In 6th of October City to the west, the compound of Dreamland contains villas and five-star resorts surrounding a lush, palm-tree studded golf course that offers views of the Giza Pyramids. The sheer volume of water alone that is siphoned to propagate and maintain these artificial oases is fundamentally unsustainable; only 6 percent of Egypt’s land, home to 99 percent of the country’s 80 million people, is arable. A number of these compounds are barely finished or occupied. Yet new lines continue being drawn in the desert sands, the physical blueprints of future master-planned compounds that will likely fill the current gaps between the city and its satellites, forming one contiguous sprawl. 

The compulsion to escape from the pressures of the modern world to imaginary utopias has long been a lucrative selling point for urban developers. Yet exclusion and isolation, particularly from the poor, has been at the core of the gradual evolution of Cairo’s urban landscape into a self-fulfilling reality where the cliché of an “Oriental” city, dominated by archaic fundamentalism, filth, and poverty, on the one hand, is contrasted with another cliché of a modern, progressive, “American Dream” lifestyle.

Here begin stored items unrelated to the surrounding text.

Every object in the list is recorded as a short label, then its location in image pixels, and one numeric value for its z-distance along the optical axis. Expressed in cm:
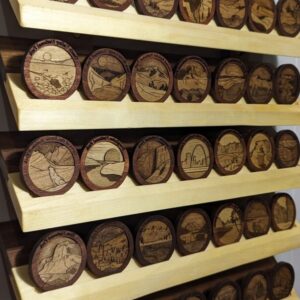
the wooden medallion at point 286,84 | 134
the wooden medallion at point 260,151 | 129
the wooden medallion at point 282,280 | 139
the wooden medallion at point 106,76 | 96
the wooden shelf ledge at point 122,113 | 87
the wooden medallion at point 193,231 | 117
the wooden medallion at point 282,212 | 139
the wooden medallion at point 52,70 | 88
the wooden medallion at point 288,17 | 130
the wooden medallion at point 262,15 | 123
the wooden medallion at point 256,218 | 131
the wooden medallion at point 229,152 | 121
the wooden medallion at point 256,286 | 133
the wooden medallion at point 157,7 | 100
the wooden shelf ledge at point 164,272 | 96
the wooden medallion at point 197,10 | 108
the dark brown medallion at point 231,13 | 115
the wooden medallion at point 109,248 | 102
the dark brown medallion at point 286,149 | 136
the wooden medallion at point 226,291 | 127
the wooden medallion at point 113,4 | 94
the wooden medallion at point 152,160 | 106
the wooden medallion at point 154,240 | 109
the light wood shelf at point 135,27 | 83
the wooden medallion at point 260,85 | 127
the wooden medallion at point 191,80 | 111
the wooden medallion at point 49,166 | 90
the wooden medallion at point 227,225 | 124
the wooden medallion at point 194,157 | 114
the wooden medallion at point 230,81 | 119
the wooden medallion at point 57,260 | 93
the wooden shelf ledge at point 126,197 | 89
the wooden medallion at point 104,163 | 98
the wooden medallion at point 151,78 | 104
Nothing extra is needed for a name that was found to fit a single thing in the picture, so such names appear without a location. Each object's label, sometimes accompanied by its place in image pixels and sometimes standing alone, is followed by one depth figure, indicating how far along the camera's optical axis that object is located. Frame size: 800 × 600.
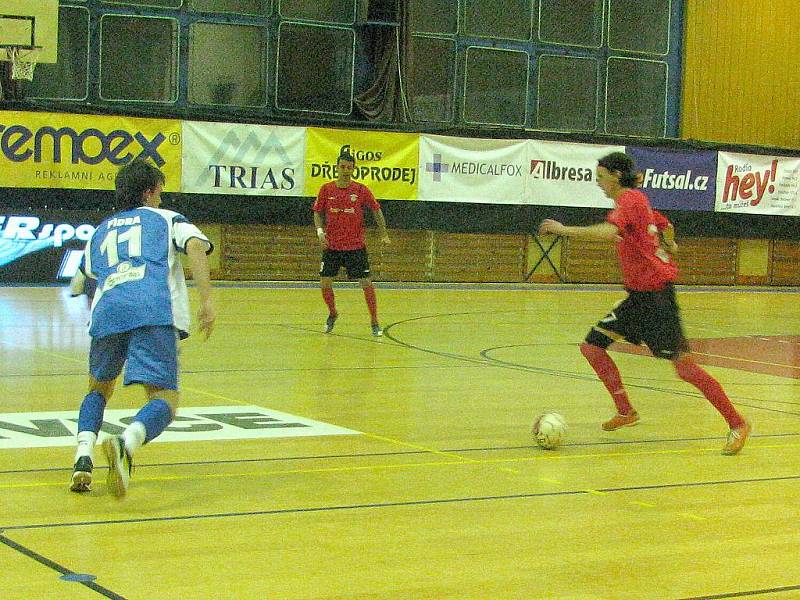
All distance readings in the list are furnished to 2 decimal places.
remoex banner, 21.61
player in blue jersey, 6.11
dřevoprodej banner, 23.92
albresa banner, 25.89
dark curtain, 24.50
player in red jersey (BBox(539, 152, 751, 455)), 8.02
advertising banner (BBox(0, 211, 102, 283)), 21.50
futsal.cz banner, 27.00
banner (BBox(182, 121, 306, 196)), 23.05
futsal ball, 7.83
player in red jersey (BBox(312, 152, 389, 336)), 15.18
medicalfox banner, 24.94
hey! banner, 27.86
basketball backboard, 17.30
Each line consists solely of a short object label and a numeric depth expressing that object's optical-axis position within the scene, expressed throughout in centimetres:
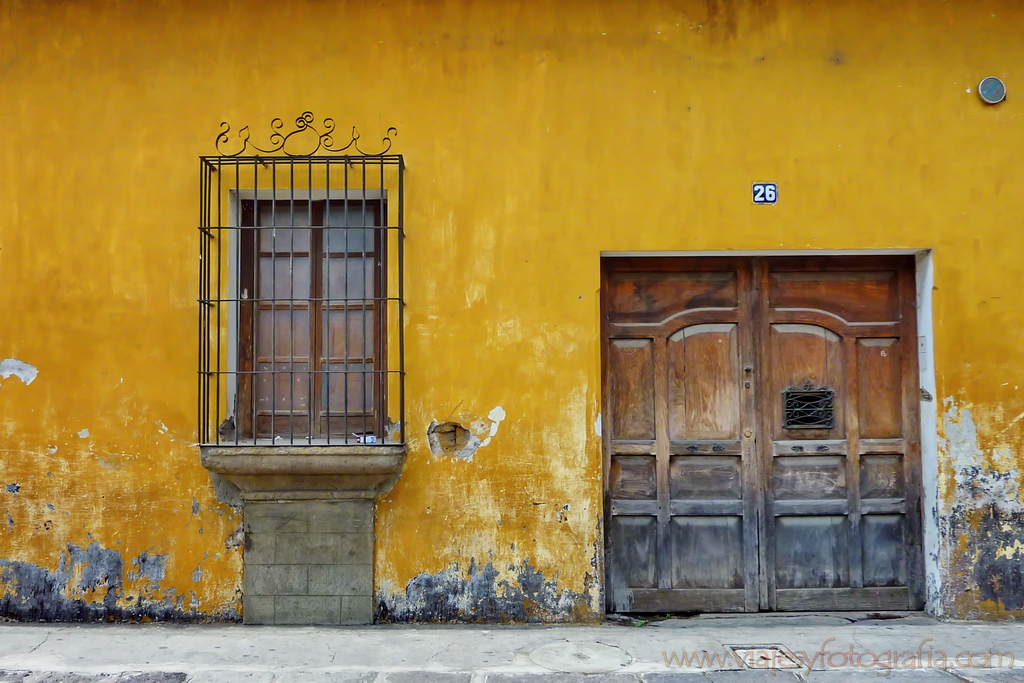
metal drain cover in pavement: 379
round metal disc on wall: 452
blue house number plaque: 449
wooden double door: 464
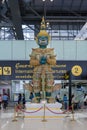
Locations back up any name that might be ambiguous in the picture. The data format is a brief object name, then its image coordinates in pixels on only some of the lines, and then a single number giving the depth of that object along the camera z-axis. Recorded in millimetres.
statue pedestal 14526
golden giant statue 15277
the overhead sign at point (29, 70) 22231
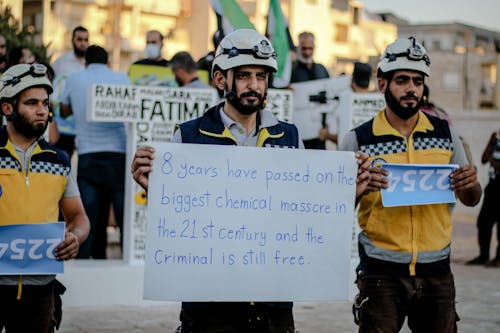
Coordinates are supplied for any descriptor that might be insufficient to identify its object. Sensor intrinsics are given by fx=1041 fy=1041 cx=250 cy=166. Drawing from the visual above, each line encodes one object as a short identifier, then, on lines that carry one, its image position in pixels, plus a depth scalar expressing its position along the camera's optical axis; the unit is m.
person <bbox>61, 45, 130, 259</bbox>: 10.23
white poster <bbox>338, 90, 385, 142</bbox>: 10.20
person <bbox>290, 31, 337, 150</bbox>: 12.49
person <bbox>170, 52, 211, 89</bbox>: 10.46
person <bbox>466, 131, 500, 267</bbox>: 13.83
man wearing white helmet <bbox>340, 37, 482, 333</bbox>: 5.42
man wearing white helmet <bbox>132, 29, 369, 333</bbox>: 4.69
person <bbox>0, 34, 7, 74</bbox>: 10.54
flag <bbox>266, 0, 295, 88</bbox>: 11.88
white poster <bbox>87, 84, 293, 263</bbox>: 9.66
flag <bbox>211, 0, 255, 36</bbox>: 11.22
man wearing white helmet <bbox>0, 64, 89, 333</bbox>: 5.14
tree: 14.32
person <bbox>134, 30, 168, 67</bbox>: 11.89
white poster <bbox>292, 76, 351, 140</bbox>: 11.20
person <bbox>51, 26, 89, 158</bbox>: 11.23
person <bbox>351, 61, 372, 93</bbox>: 10.77
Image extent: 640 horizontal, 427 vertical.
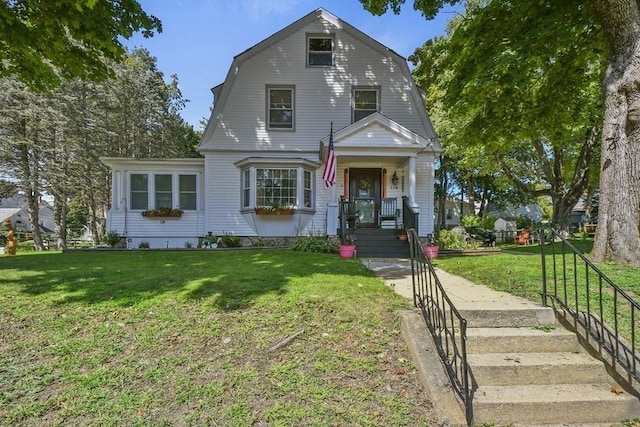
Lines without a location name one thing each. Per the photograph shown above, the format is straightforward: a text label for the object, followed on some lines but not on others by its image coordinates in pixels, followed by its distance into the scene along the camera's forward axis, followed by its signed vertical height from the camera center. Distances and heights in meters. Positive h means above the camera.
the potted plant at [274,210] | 11.70 +0.33
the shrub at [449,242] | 11.88 -0.78
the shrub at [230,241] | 11.83 -0.73
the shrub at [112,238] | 12.16 -0.65
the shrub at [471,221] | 25.50 -0.12
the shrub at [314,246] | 9.71 -0.75
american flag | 10.17 +1.47
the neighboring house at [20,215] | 43.70 +0.69
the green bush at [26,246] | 21.41 -1.73
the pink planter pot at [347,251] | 9.05 -0.82
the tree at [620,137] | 5.96 +1.46
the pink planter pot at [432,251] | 9.83 -0.90
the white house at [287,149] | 12.30 +2.52
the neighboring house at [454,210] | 35.09 +0.99
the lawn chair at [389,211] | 11.86 +0.31
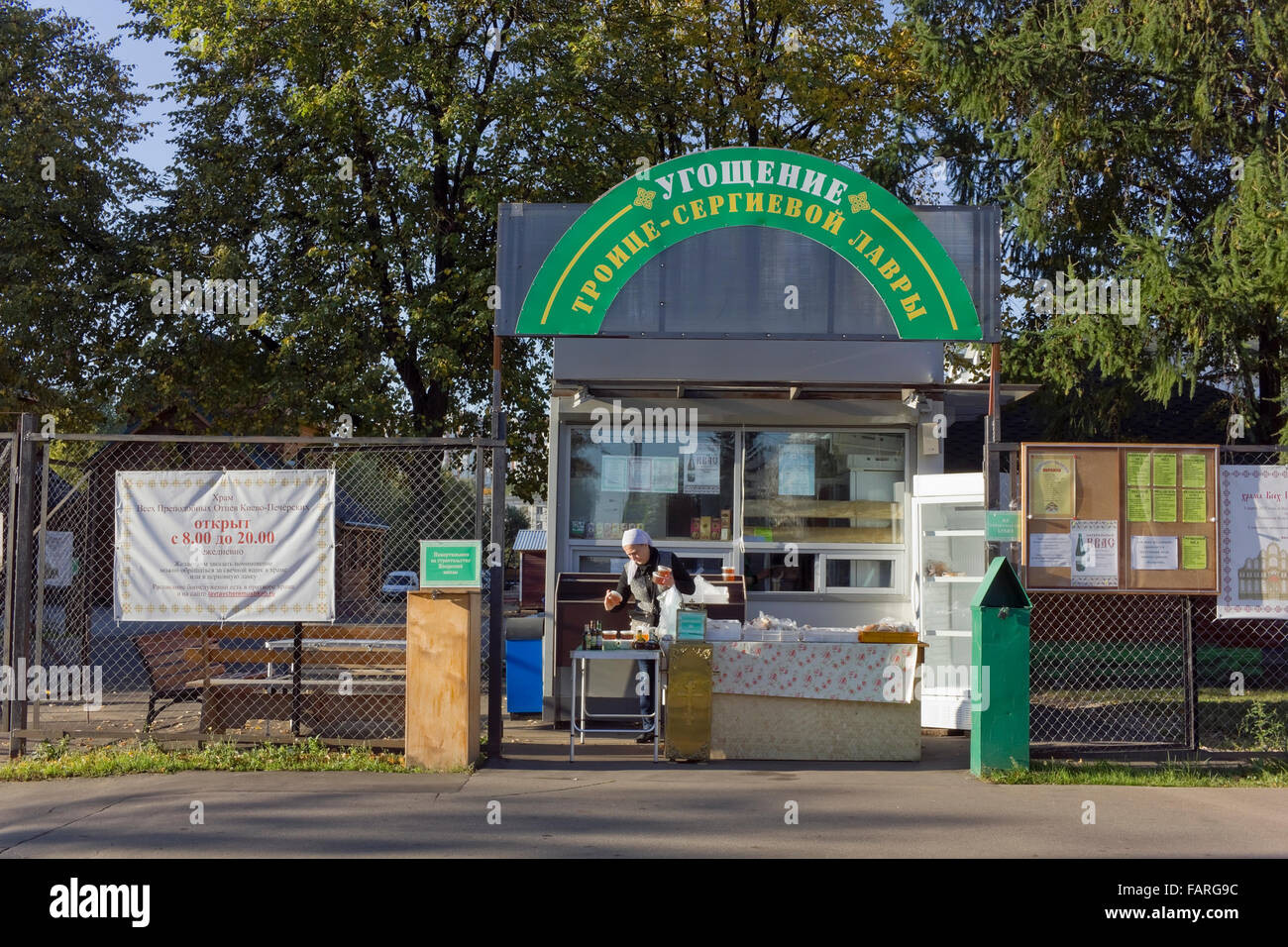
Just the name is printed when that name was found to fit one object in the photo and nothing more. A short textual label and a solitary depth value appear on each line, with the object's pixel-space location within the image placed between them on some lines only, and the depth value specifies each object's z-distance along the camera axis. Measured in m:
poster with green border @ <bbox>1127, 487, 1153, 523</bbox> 9.20
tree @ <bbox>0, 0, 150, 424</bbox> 20.30
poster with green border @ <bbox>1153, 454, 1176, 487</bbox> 9.22
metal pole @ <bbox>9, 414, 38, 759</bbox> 9.27
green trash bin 8.73
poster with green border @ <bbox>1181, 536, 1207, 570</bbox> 9.16
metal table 9.42
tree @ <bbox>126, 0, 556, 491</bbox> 19.78
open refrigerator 11.16
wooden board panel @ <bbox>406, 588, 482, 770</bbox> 8.91
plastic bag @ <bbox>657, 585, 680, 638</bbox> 9.84
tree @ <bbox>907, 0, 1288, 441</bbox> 14.50
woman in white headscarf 10.16
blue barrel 11.48
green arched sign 10.07
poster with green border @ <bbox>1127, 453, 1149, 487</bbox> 9.23
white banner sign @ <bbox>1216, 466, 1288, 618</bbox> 9.18
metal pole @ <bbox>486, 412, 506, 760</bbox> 9.27
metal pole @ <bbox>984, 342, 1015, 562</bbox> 9.52
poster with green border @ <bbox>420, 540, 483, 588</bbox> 8.98
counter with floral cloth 9.59
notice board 9.18
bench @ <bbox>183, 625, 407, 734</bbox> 9.85
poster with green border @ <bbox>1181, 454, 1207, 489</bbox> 9.21
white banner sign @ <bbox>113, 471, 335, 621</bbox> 9.14
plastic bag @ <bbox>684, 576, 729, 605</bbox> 10.30
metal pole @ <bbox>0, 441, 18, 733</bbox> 9.23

Whereas Cairo’s traditional hara represented the organic, yet contiguous fabric of the medieval city, its latest frontier developments reveal the now dominant paradigm of conspicuous consumption, spatial segregation, polarization, and rampant inequality. With names conjuring up images of far-flung, bucolic, and prestigious geographies, Cairo’s satellite cities and compounds reflect the desire of Egypt’s cynical elite, as well as the upwardly-mobile, to revel in luxurious escapism and desperate cultural emulation instead of confronting the worsening local reality which they themselves share responsibility in creating.

Decades of structural and social inequalities, political cronyism, and misallocation of resources have proven to be major catalysts for social disorder and violence around the globe. Yet in the wake of the Arab Spring, the fate of Cairo, and Egypt as a whole, appears inconsequential to the aspirations of the elite.